Determined Fighter against Disinfodemic: UNESCO Abuja is taking actions
It’s 6:30 a.m. in Abuja, the sun just bloomed on the horizon, golden petals stretching outwards, and the skies were sending signals to Nigerians to go out and begin their daily activities. On this Monday morning, Macaulay Olushola was already on his second cup of tea and working on a number of things, including a project concept to address the disinfodemic in conflict prone environments, a webinar presentation of COVID-19 communication perceptions, and preparations for the five meetings he had scheduled for that day.
Since the COVID-19 outbreak, the spread of fake news and rumors has contributed to a worldwide crisis of disinfodemic. Macaulay, working with UNESCO as the National Programme Officer for the Communication and Information (CI) Sector, was soon to discover that his work on Media and Information Literacy would propel him and his team to the frontlines of the fight to eliminate and reverse the adverse effects of mis- and dis-information outbreaks. Luckily for him, setting up a camp inside his home was a smooth and quick transition: his wife, Kehinde and their three kids, Emperor, Damilola and Toluwa, are attuned to his dedication to his job, as a result they were conscious not to disturb him when it comes to his office routines.
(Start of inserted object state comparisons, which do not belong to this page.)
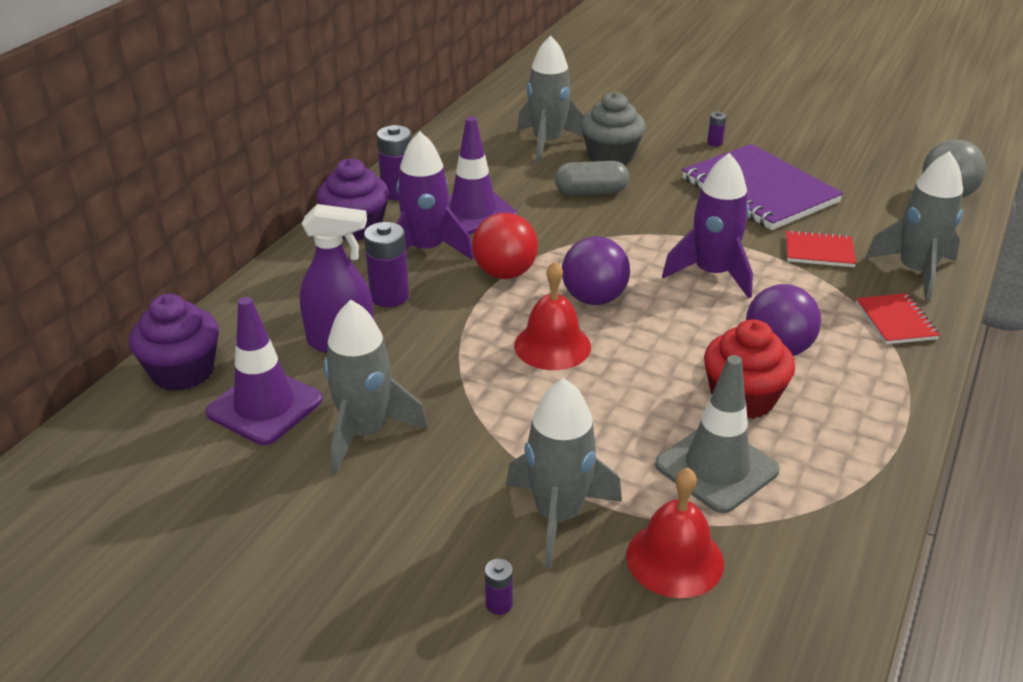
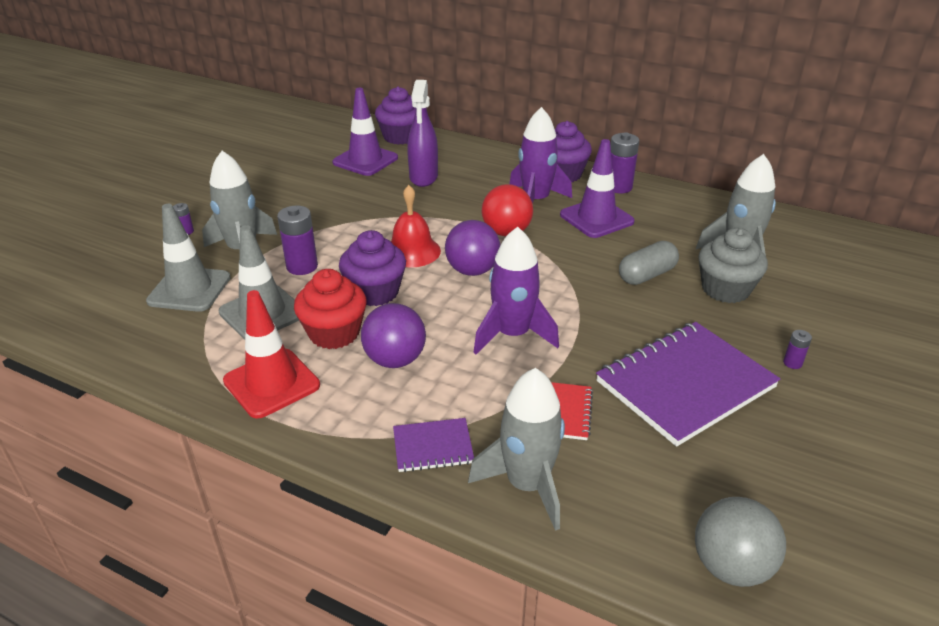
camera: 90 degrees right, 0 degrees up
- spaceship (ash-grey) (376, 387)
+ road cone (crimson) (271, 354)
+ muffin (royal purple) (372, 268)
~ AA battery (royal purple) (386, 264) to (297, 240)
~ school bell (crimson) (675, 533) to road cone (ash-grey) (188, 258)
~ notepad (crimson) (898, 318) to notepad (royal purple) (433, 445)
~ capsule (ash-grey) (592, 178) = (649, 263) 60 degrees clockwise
“Daddy’s workloads seem to have increased since he started working from home. We do honestly understand how much he loves his work. Unfortunately we thought we could get the better part of him while working from home, but your guess is as good as mine.” His soft-spoken fourteen-year-old son, Emperor said, with mixed smiles.
Macaulay joined UNESCO Abuja in 2016. He is the brain behind a series of interlinked interventions, such as regional investigations on communication perceptions on COVID-19, regional webinars, call-for competitions to engage large audience groups in media literacy campaigns to combat the accompanying disinfodemic, all of which are undertaken by UNESCO Abuja Regional Office, covering Benin, Côte d’Ivoire, Ghana, Guinea, Liberia, Nigeria, Sierra Leone, and Togo.
To date, five webinars, two call-for competitions, and a host of other activities have been implemented. Considering the relatively low literacy rate in the region, with Nigeria as an instance where according to UNESCO Institute of Statistics, 62% of people aged 15 and above are described as literate in 2018, a remarkably low figure compared to the global average of 86%, the Sector designed complementary public education interventions, relying more on audio and visual expressions, to have a wider reach among the population. As such, a seven-clip educational drama radio “Tell Me Something”, was designed in Pidgin English (a pan-Nigerian lingua franca with different versions spoken in other West African countries). Through storytelling, reliable information on COVID-19 on prevention and transmission were embedded. Millions of people across all the geopolitical zones of Nigeria, Sierra Leone and Liberia were reached.